Effects of single- and biventricular pacing on temporal and spatial dynamics of ventricular contraction.

Resynchronization is frequently used for the treatment of heart failure, but the mechanism for improvement is not entirely clear. In the present study, the temporal synchrony and spatiotemporal distribution of left ventricular (LV) contraction was investigated in eight dogs during right atrial (RA), right ventricular apex (RVa), and biventricular (BiV) pacing using tagged magnetic resonance imaging. Mechanical activation (MA; the onset of circumferential shortening) was calculated from the images throughout the left ventricle for each pacing protocol. MA width (time for 20-90% of the left ventricle to contract) was significantly shorter during RA (43.6 +/- 17.1 ms) than BiV and RVa pacing (67.4 +/- 15.2 and 77.6 +/- 16.4 ms, respectively).

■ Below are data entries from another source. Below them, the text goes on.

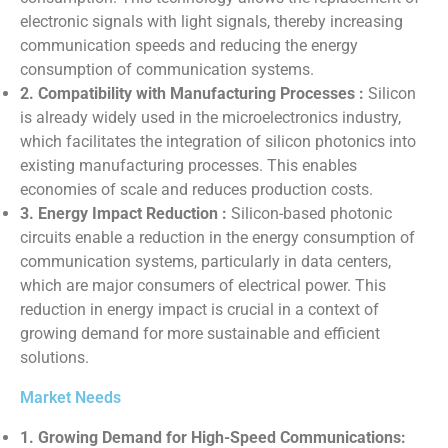
electronic signals with light signals, thereby increasing
communication speeds and reducing the energy
consumption of communication systems.
2. Compatibility with Manufacturing Processes :
Silicon
is already widely used in the microelectronics industry,
which facilitates the integration of silicon photonics into
existing manufacturing processes. This enables
economies of scale and reduces production costs.
3. Energy Impact Reduction :
Silicon-based photonic
circuits enable a reduction in the energy consumption of
communication systems, particularly in data centers,
which are major consumers of electrical power. This
reduction in energy impact is crucial in a context of
growing demand for more sustainable and efficient
solutions.
Market Needs
1. Growing Demand for High-Speed ​​Communications:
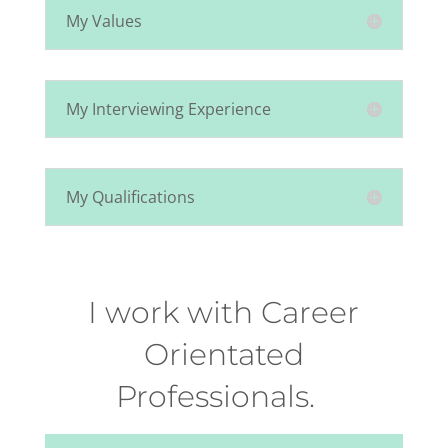
My Values
My Interviewing Experience
My Qualifications
I work with Career
Orientated
Professionals.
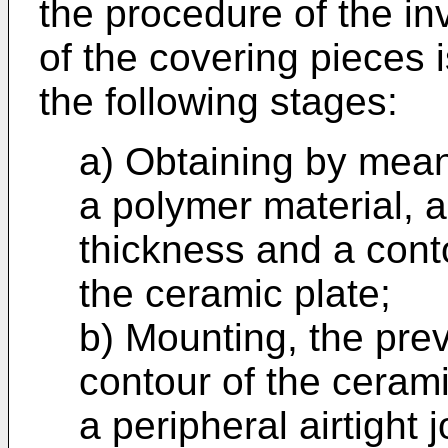
the procedure of the in
of the covering pieces 
the following stages:
a) Obtaining by mea
a polymer material, a
thickness and a conto
the ceramic plate;
b) Mounting, the prev
contour of the cerami
a peripheral airtight j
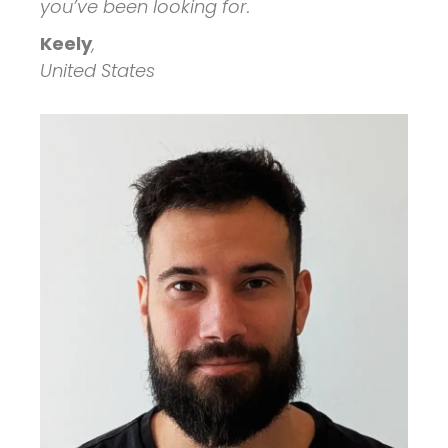
you’ve been looking for.
Keely
,
United States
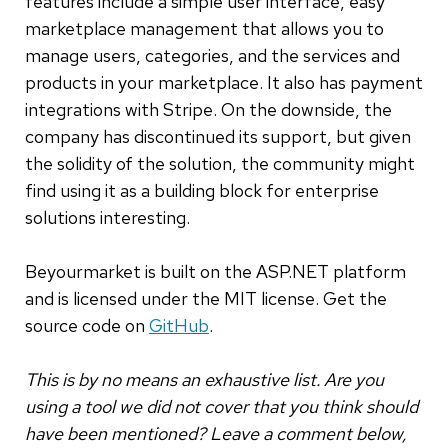
features include a simple user interface, easy
marketplace management that allows you to
manage users, categories, and the services and
products in your marketplace. It also has payment
integrations with Stripe. On the downside, the
company has discontinued its support, but given
the solidity of the solution, the community might
find using it as a building block for enterprise
solutions interesting.
Beyourmarket is built on the ASP.NET platform
and is licensed under the MIT license. Get the
source code on
GitHub
.
This is by no means an exhaustive list. Are you
using a tool we did not cover that you think should
have been mentioned? Leave a comment below,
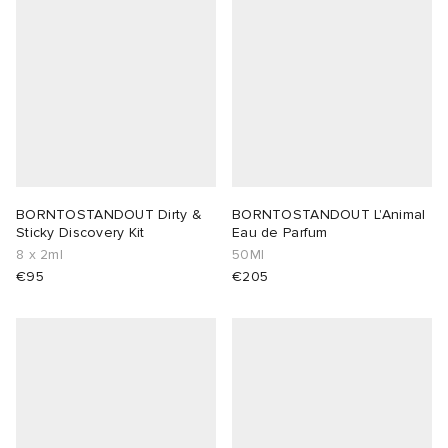
 Rocha
Nicholson
ker
BORNTOSTANDOUT Dirty &
BORNTOSTANDOUT L'Animal
Sticky Discovery Kit
Eau de Parfum
8 x 2ml
50Ml
€95
€205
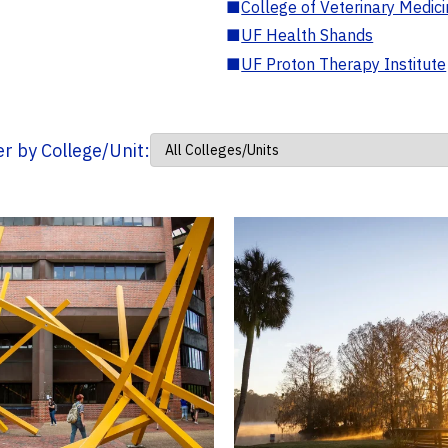
■
College of Veterinary Medic
■
UF Health Shands
■
UF Proton Therapy Institute
ter by College/Unit:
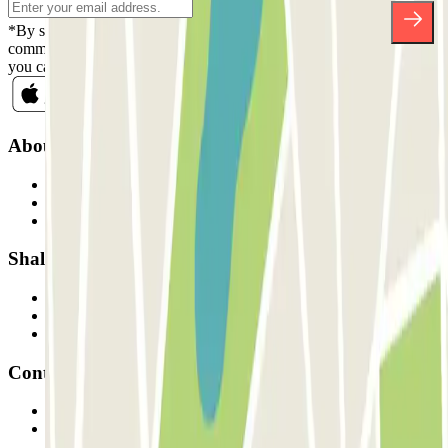
*By subscribing you accept our Privacy Policy to receive
commercial communications from Parclick. Without any obligation,
you can unsubscribe whenever you want in the same newsletter.
About Parclick
Who are we?
How it works
Our car parks
Shall we collaborate?
Professionals
Parking Provider
Affiliates
Contact
Contact us
FAQ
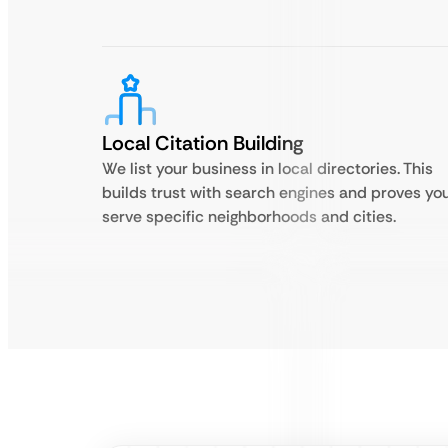
Local Citation Building
We list your business in local directories. This
builds trust with search engines and proves yo
serve specific neighborhoods and cities.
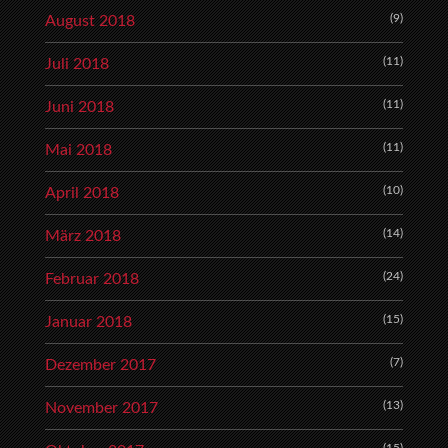
(9)
August 2018
(11)
Juli 2018
(11)
Juni 2018
(11)
Mai 2018
(10)
April 2018
(14)
März 2018
(24)
Februar 2018
(15)
Januar 2018
(7)
Dezember 2017
(13)
November 2017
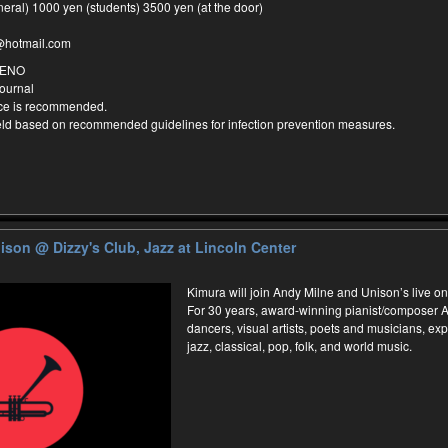
neral) 1000 yen (students) 3500 yen (at the door)
@hotmail.com
MENO
ournal
nce is recommended.
held based on recommended guidelines for infection prevention measures.
nison
@ Dizzy's Club, Jazz at Lincoln Center
Kimura will join Andy Milne and Unison’s live on
For 30 years, award-winning pianist/composer A
dancers, visual artists, poets and musicians, e
jazz, classical, pop, folk, and world music.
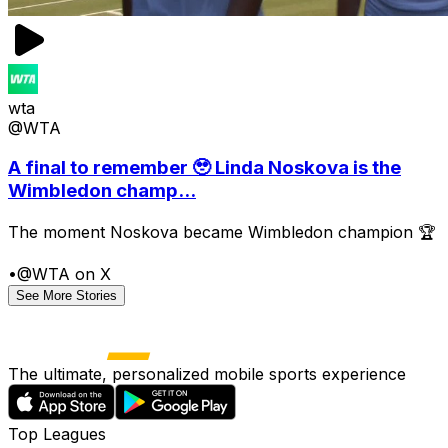
wta
@WTA
A final to remember 🥹 Linda Noskova is the
Wimbledon champ...
The moment Noskova became Wimbledon champion 🏆
•
@WTA on X
See More Stories
The ultimate, personalized mobile sports experience
Top Leagues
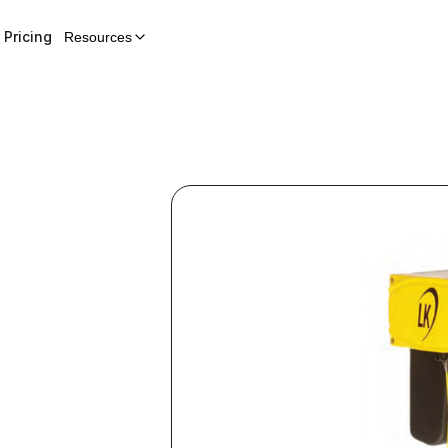
Pricing
Resources
n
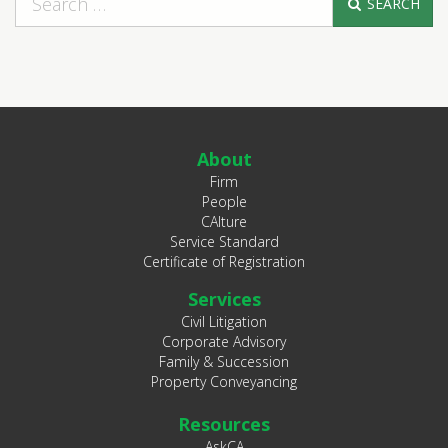
SEARCH
About
Firm
People
CAlture
Service Standard
Certificate of Registration
Services
Civil Litigation
Corporate Advisory
Family & Succession
Property Conveyancing
Resources
AskCA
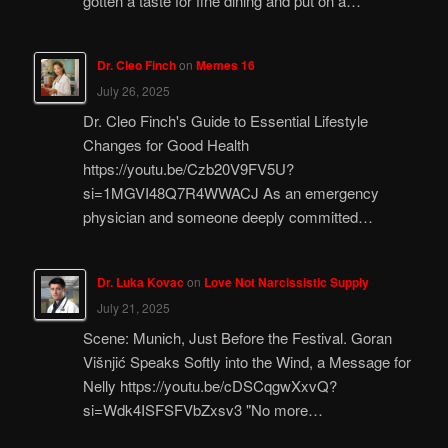
gotten a taste for fine dining and put on a…
Dr. Cleo Finch
on
Memes 16
July 26, 2025
Dr. Cleo Finch's Guide to Essential Lifestyle
Changes for Good Health
https://youtu.be/Czb20V9FV5U?
si=1MGVI48Q7R4WWACJ As an emergency
physician and someone deeply committed…
Dr. Luka Kovac
on
Love Not Narcissistic Supply
July 21, 2025
Scene: Munich, Just Before the Festival. Goran
Višnjić Speaks Softly into the Wind, a Message for
Nelly https://youtu.be/cDSCqgwXxvQ?
si=Wdk4ISFSFVbZxsv3 "No more…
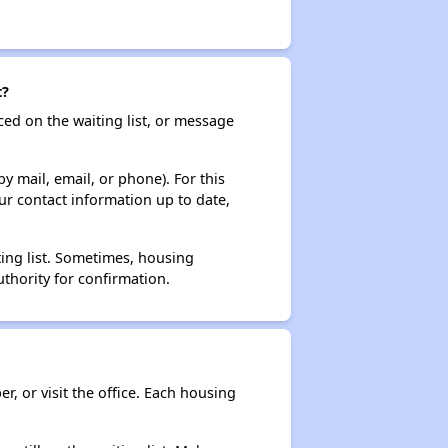
t?
ced on the waiting list, or message
y mail, email, or phone). For this
ur contact information up to date,
ting list. Sometimes, housing
thority for confirmation.
r, or visit the office. Each housing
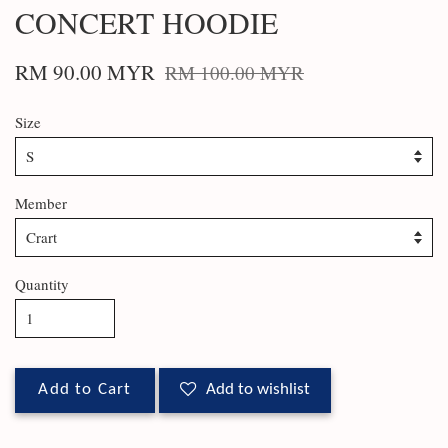
CONCERT HOODIE
RM 90.00 MYR
RM 100.00 MYR
Size
Member
Quantity
Add to Cart
Add to wishlist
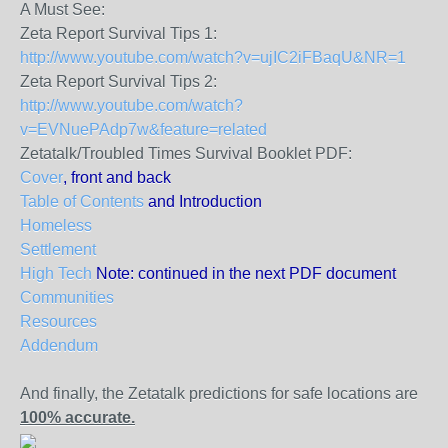
A Must See:
Zeta Report Survival Tips 1:
http://www.youtube.com/watch?v=ujIC2iFBaqU&NR=1
Zeta Report Survival Tips 2:
http://www.youtube.com/watch?
v=EVNuePAdp7w&feature=related
Zetatalk/Troubled Times Survival Booklet PDF:
Cover
, front and back
Table of Contents
and Introduction
Homeless
Settlement
High Tech
Note: continued in the next PDF document
Communities
Resources
Addendum
And finally, the Zetatalk predictions for safe locations are
100% accurate.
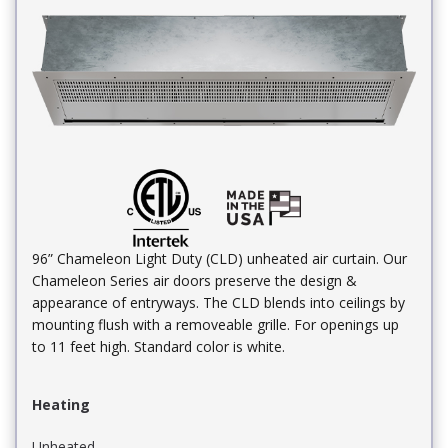
96” Chameleon Light Duty (CLD) unheated air curtain. Our
Chameleon Series air doors preserve the design &
appearance of entryways. The CLD blends into ceilings by
mounting flush with a removeable grille. For openings up
to 11 feet high. Standard color is white.
Heating
Unheated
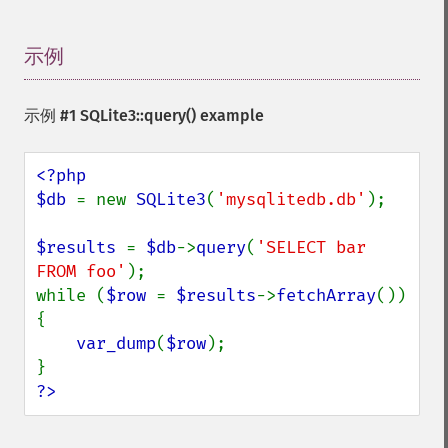
示例
¶
示例 #1
SQLite3::query()
example
<?php

$db 
= new 
SQLite3
(
'mysqlitedb.db'
);

$results 
= 
$db
->
query
(
'SELECT bar 
FROM foo'
);

while (
$row 
= 
$results
->
fetchArray
()) 
{

var_dump
(
$row
);

?>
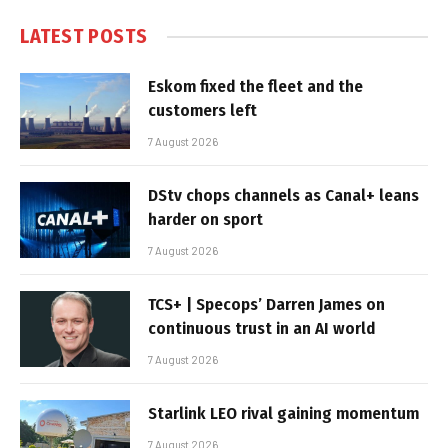
LATEST POSTS
Eskom fixed the fleet and the
customers left
7 August 2026
DStv chops channels as Canal+ leans
harder on sport
7 August 2026
TCS+ | Specops’ Darren James on
continuous trust in an AI world
7 August 2026
Starlink LEO rival gaining momentum
7 August 2026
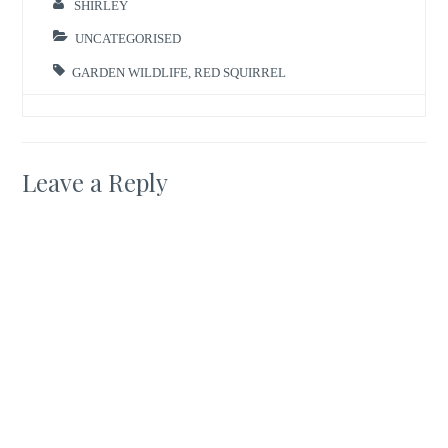
SHIRLEY
UNCATEGORISED
GARDEN WILDLIFE
,
RED SQUIRREL
Leave a Reply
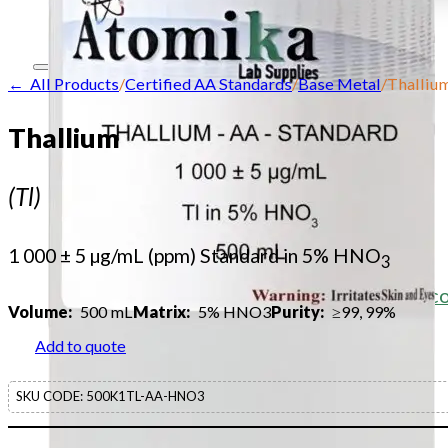
Contact
← All Products
/
Certified AA Standards
/
Base Metal
/
Thalliu
Home
Thallium
About
(Tl)
Our products
Our company
1 000 ± 5 µg/mL (ppm) Standard in 5% HNO
3
Acid Solution Applications
Flame Atomic Absorption Spectrosc
Volume:
500 mL
Matrix:
5% HNO3
Purity:
≥99, 99%
Products
Add to quote
SupraPure Acids
SKU CODE:
500K1TL-AA-HNO3
Certified AA Standards
Conductivity Standards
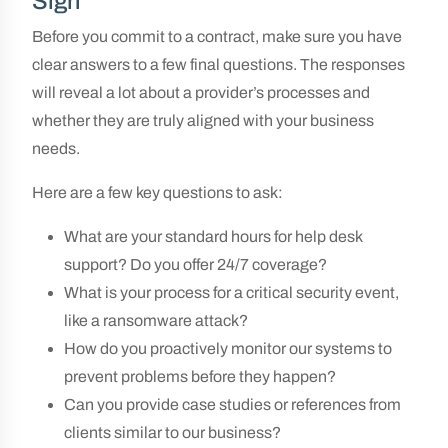
Sign
Before you commit to a contract, make sure you have
clear answers to a few final questions. The responses
will reveal a lot about a provider’s processes and
whether they are truly aligned with your business
needs.
Here are a few key questions to ask:
What are your standard hours for help desk
support? Do you offer 24/7 coverage?
What is your process for a critical security event,
like a ransomware attack?
How do you proactively monitor our systems to
prevent problems before they happen?
Can you provide case studies or references from
clients similar to our business?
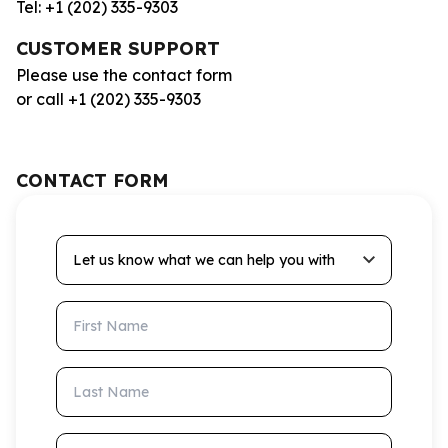
Tel: +1 (202) 335-9303
CUSTOMER SUPPORT
Please use the contact form
or call +1 (202) 335-9303
CONTACT FORM
Let us know what we can help you with
First Name
Last Name
Email Address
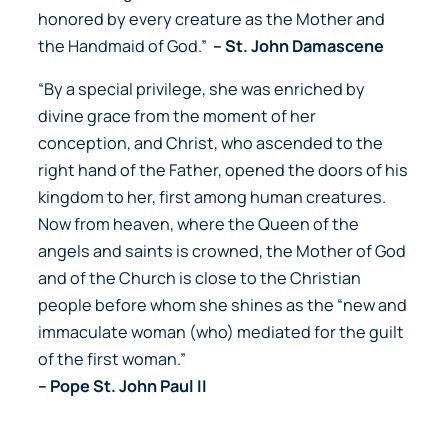
honored by every creature as the Mother and
the Handmaid of God.”
– St. John Damascene
“By a special privilege, she was enriched by
divine grace from the moment of her
conception, and Christ, who ascended to the
right hand of the Father, opened the doors of his
kingdom to her, first among human creatures.
Now from heaven, where the Queen of the
angels and saints is crowned, the Mother of God
and of the Church is close to the Christian
people before whom she shines as the “new and
immaculate woman (who) mediated for the guilt
of the first woman.”
– Pope St. John Paul II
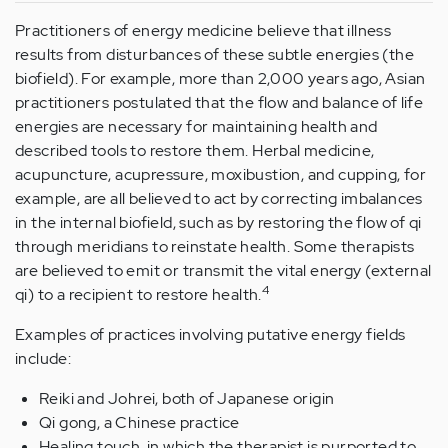
Practitioners of energy medicine believe that illness
results from disturbances of these subtle energies (the
biofield). For example, more than 2,000 years ago, Asian
practitioners postulated that the flow and balance of life
energies are necessary for maintaining health and
described tools to restore them. Herbal medicine,
acupuncture, acupressure, moxibustion, and cupping, for
example, are all believed to act by correcting imbalances
in the internal biofield, such as by restoring the flow of qi
through meridians to reinstate health. Some therapists
are believed to emit or transmit the vital energy (external
4
qi) to a recipient to restore health.
Examples of practices involving putative energy fields
include:
Reiki and Johrei, both of Japanese origin
Qi gong, a Chinese practice
Healing touch, in which the therapist is purported to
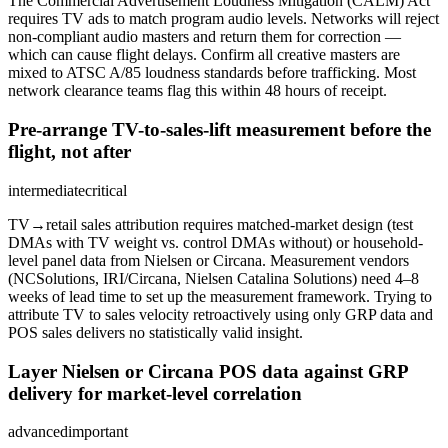
The Commercial Advertisement Loudness Mitigation (CALM) Act
requires TV ads to match program audio levels. Networks will reject
non-compliant audio masters and return them for correction —
which can cause flight delays. Confirm all creative masters are
mixed to ATSC A/85 loudness standards before trafficking. Most
network clearance teams flag this within 48 hours of receipt.
Pre-arrange TV-to-sales-lift measurement before the
flight, not after
intermediate
critical
TV→retail sales attribution requires matched-market design (test
DMAs with TV weight vs. control DMAs without) or household-
level panel data from Nielsen or Circana. Measurement vendors
(NCSolutions, IRI/Circana, Nielsen Catalina Solutions) need 4–8
weeks of lead time to set up the measurement framework. Trying to
attribute TV to sales velocity retroactively using only GRP data and
POS sales delivers no statistically valid insight.
Layer Nielsen or Circana POS data against GRP
delivery for market-level correlation
advanced
important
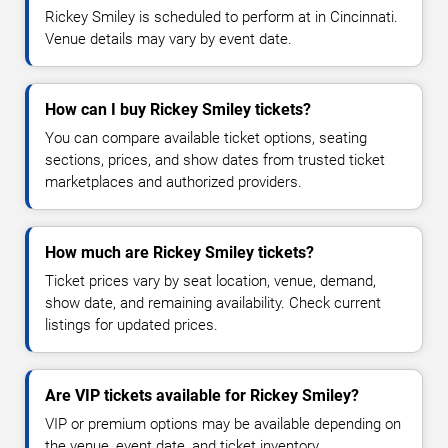
Rickey Smiley is scheduled to perform at in Cincinnati.
Venue details may vary by event date.
How can I buy Rickey Smiley tickets?
You can compare available ticket options, seating
sections, prices, and show dates from trusted ticket
marketplaces and authorized providers.
How much are Rickey Smiley tickets?
Ticket prices vary by seat location, venue, demand,
show date, and remaining availability. Check current
listings for updated prices.
Are VIP tickets available for Rickey Smiley?
VIP or premium options may be available depending on
the venue, event date, and ticket inventory.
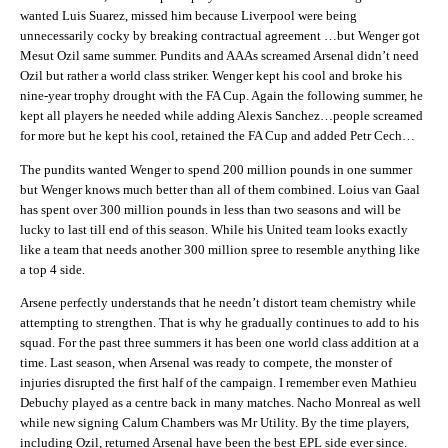
wanted Luis Suarez, missed him because Liverpool were being
unnecessarily cocky by breaking contractual agreement …but Wenger got
Mesut Ozil same summer. Pundits and AAAs screamed Arsenal didn’t need
Ozil but rather a world class striker. Wenger kept his cool and broke his
nine-year trophy drought with the FA Cup. Again the following summer, he
kept all players he needed while adding Alexis Sanchez…people screamed
for more but he kept his cool, retained the FA Cup and added Petr Cech…
The pundits wanted Wenger to spend 200 million pounds in one summer
but Wenger knows much better than all of them combined. Loius van Gaal
has spent over 300 million pounds in less than two seasons and will be
lucky to last till end of this season. While his United team looks exactly
like a team that needs another 300 million spree to resemble anything like
a top 4 side.
Arsene perfectly understands that he needn’t distort team chemistry while
attempting to strengthen. That is why he gradually continues to add to his
squad. For the past three summers it has been one world class addition at a
time. Last season, when Arsenal was ready to compete, the monster of
injuries disrupted the first half of the campaign. I remember even Mathieu
Debuchy played as a centre back in many matches. Nacho Monreal as well
while new signing Calum Chambers was Mr Utility. By the time players,
including Ozil, returned Arsenal have been the best EPL side ever since.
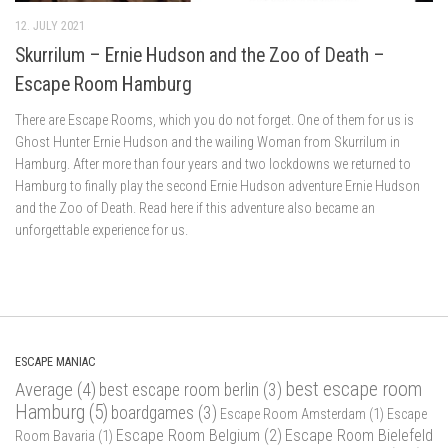
12. JULY 2021
Skurrilum – Ernie Hudson and the Zoo of Death –
Escape Room Hamburg
There are Escape Rooms, which you do not forget. One of them for us is
Ghost Hunter Ernie Hudson and the wailing Woman from Skurrilum in
Hamburg. After more than four years and two lockdowns we returned to
Hamburg to finally play the second Ernie Hudson adventure Ernie Hudson
and the Zoo of Death. Read here if this adventure also became an
unforgettable experience for us.
ESCAPE MANIAC
best escape room
Average
(4)
best escape room berlin
(3)
Hamburg
(5)
boardgames
(3)
Escape Room Amsterdam
(1)
Escape
Escape Room Belgium
(2)
Escape Room Bielefeld
Room Bavaria
(1)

The activation delay vector (net delay in MA from one side of the left ventricle to the other) was significantly shorter during RA (18.9 +/- 8.1 ms) and BiV (34.2 +/- 18.3 ms) than during RVa (73.8 +/- 16.3 ms) pacing. Rate of LV pressure increase was significantly lower during RVa than RA pacing (1,070 +/- 370 vs. 1,560 +/- 300 mmHg/s) with intermediate values for BiV pacing (1,310 +/- 220 mmHg/s). BiV pacing has a greater impact on correcting the spatial distribution of LV contraction than on improving the temporal synchronization of contraction. Spatiotemporal distribution of contraction may be an important determinant of ventricular function.